Work item: Pull every line containing "prescaler" from the entries.

──────── Task data

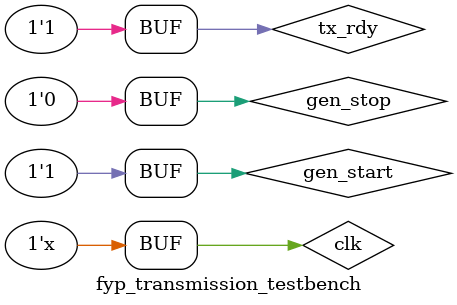
<source format=v>
/* 
	FPGA-implemented Network Packet Generator
	Student: Patrick Corley
	Student ID: 15181383
	Supervisor: Richard Conway
	
	Description: 
	Testbench for simulation and testing of fyp_transmission verilog block.
	fyp_transmission receives packets generated within the fyp_udp_block and transmits them 
	to the MAC block over an Avalon-ST interface. 
	The only input stimuli required for this module are the clock, generator start and transmission 
	ready signals.
	We are able to probe the output signals of the fyp_transmission block in Modelsim
	without explicitly connecting them to this testbench.
*/

`timescale 1ns/1ns

module fyp_transmission_testbench;

reg clk;
reg gen_start;
reg gen_stop;
reg tx_rdy;




fyp_transmission fyp_transmission1(

	.clk(clk),
	.gen_start(gen_start),
	.gen_stop(gen_stop),
	.eth_ast_tx_data(),
	.eth_ast_tx_eop(),
	.eth_ast_tx_err(),
	.eth_ast_tx_empty(),
	.eth_ast_tx_rdy(tx_rdy),
	.eth_ast_tx_sop(),
	.eth_ast_tx_valid(),
	
	.eth_ast_rx_data(),
	.eth_ast_rx_eop(),
	.eth_ast_rx_err(),
	.eth_ast_rx_empty(),
	.eth_ast_rx_rdy(),
	.eth_ast_rx_sop(),
	.eth_ast_rx_valid()
	

);

initial
	begin
		// Initialize register values and allow settle time.
		clk <= 1'b0;
		gen_start <= 1'b0;
		gen_stop <= 1'b0;
		tx_rdy <= 1'b0;
		#10;
		tx_rdy <= 1'b1;
		#10;
		gen_start <= 1'b1;
		#100;
	
	end
	
	
always
	begin
		// Create clock signal
		#5; 
		clk = ~clk;
	end



endmodule
</source>
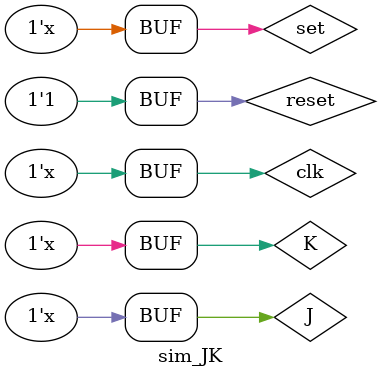
<source format=v>
`timescale 1ns / 1ps


module sim_JK( );
    reg clk, reset, set, J, K;
    wire Q;
    initial
        begin
            clk <= 1'b0;
            set <= 1'b1;
            J <= 1'b0;
            K <= 1'b0;
            reset = 1'b0;
            #20 
            reset = 1'b1;
        end
    always #10 clk = ~clk;
    always #20 {J,K} = {J,K} + 1'b1;
    always #400 set = set + 1'b1;
    JK u(clk,reset,set,J,K,Q);
endmodule

</source>
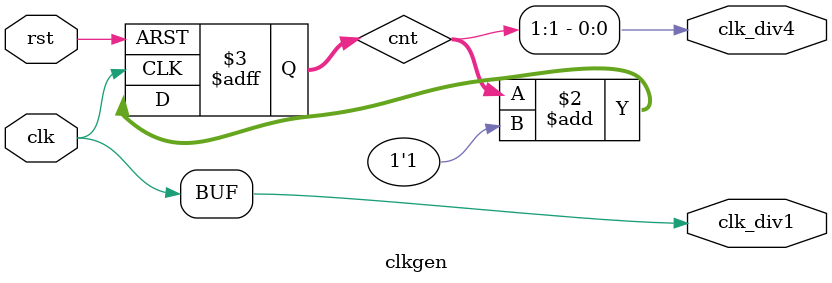
<source format=v>
/* clock divider */
module clkgen (
	/* input clock, reset signal */
	input wire clk, rst,
	/* generated clocks */
	output wire clk_div1, clk_div4
) /* synthesis GSR=ENABLED */;

/* prescaler counter */
reg [1:0] cnt;

/* prescaler logic */
always @ (posedge clk or posedge rst)
begin
	/* reset logic */
	if (rst) begin
		cnt <= 2'b10;
	/* count pulses */
	end else begin
		cnt <= cnt + 1'b1;
	end
end

/* assign signals */
assign clk_div1 = clk;
assign clk_div4 = cnt[1];

endmodule
</source>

────────────────

Answer:
/* prescaler counter */
/* prescaler logic */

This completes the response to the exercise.